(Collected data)
····················
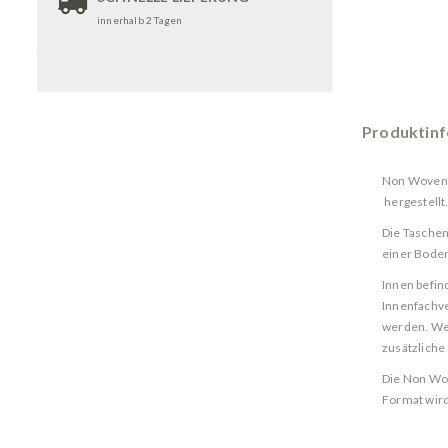
innerhalb 2 Tagen
Produktin
Non Woven 
hergestellt.
Die Taschen
einer Boden
Innen befin
Innenfachve
werden. Wei
zusätzliche S
Die Non Wov
Format wird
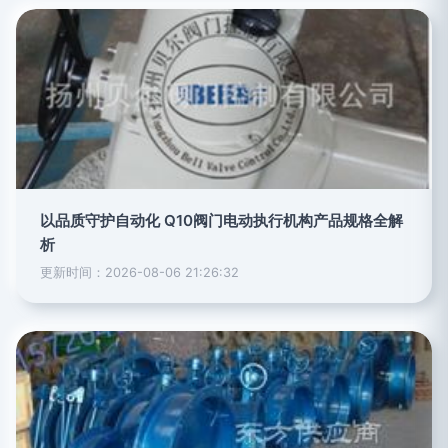
以品质守护自动化 Q10阀门电动执行机构产品规格全解
析
更新时间：2026-08-06 21:26:32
····················
== Work task ==
Apart from the pictures, repeat every entry exactly.

== Result ==
innerhalb 2 Tagen
Produktin
Non Woven 
hergestellt.
Die Taschen
einer Boden
Innen befin
Innenfachve
werden. Wei
zusätzliche S
Die Non Wov
Format wird
以品质守护自动化 Q10阀门电动执行机构产品规格全解
析
更新时间：2026-08-06 21:26:32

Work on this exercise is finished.